__Source extract__:

- Born: 25 February 1902 Münsingen, German Empire
- Died: 25 July 1944 (aged 42) Marburg, Nazi Germany
- Spouses: ; Eva Otto ​ ​(m. 1931; div. 1936)​ ; Erika Franck ​(m. 1938)​

Academic background
- Alma mater: University of Marburg
- Thesis: Jean Pauls Verhältnis zu Rousseau ("Jean Paul's Relation to Rousseau") (1924)
- Doctoral advisor: Ernst Elster [de]
- Influences: Stefan George

Academic work
- Discipline: Literary history
- School or tradition: George circle (1921–1930); Conservative Revolution;
- Institutions: University of Frankfurt am Main (1930–1941); University of Marburg (1941–1944);

= Max Kommerell =

German literary historian (1902–1944)

Max Kommerell (25 February 1902 – 25 July 1944) was a German literary historian, writer, and poet. A member of the Stefan George circle from 1921 to 1930, Kommerell was a prominent literary critic associated with the Conservative Revolutionary movement in the Weimar Republic and subsequently a leading intellectual in Nazi Germany and a member of the Nazi Party from 1941, though one of his works was banned by the Nazi government in 1943.

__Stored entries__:

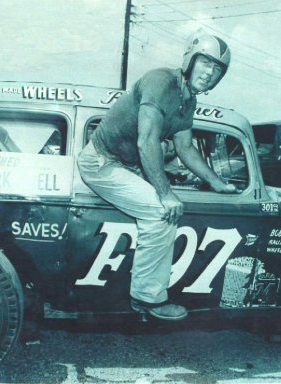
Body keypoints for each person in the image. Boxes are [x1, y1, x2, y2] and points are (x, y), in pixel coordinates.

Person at [77, 32, 236, 321]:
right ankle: (146, 297)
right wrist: (165, 193)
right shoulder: (161, 81)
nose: (210, 72)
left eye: (217, 69)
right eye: (205, 63)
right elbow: (146, 140)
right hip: (102, 162)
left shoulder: (188, 102)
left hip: (124, 166)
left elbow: (185, 147)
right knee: (161, 213)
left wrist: (215, 181)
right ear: (190, 60)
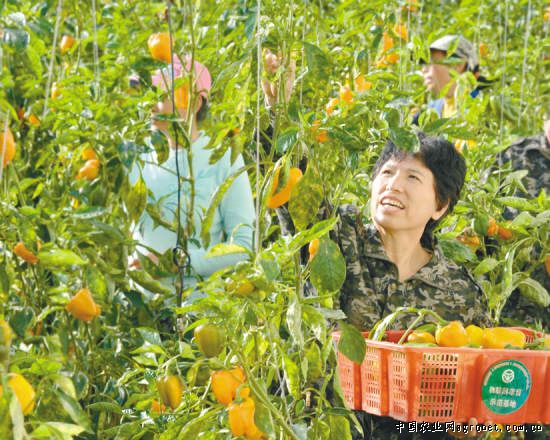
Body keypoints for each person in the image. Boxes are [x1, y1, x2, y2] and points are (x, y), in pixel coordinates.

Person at [129, 56, 255, 294]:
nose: (150, 103)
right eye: (148, 93)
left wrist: (178, 263)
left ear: (196, 103)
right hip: (139, 314)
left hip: (196, 317)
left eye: (161, 94)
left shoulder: (222, 158)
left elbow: (242, 248)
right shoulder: (138, 155)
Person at [414, 34, 490, 123]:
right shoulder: (433, 107)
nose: (423, 69)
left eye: (430, 62)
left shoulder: (481, 107)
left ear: (457, 65)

__Requirement__:
Write out the passage on Max Kommerell word for word, starting with "- Doctoral advisor: Ernst" and going on through "literary historian (1902–1944)". The items were drawn from a different source than the passage on Max Kommerell.

__Task result__:
- Doctoral advisor: Ernst Elster [de]
- Influences: Stefan George

Academic work
- Discipline: Literary history
- School or tradition: George circle (1921–1930); Conservative Revolution;
- Institutions: University of Frankfurt am Main (1930–1941); University of Marburg (1941–1944);

= Max Kommerell =

German literary historian (1902–1944)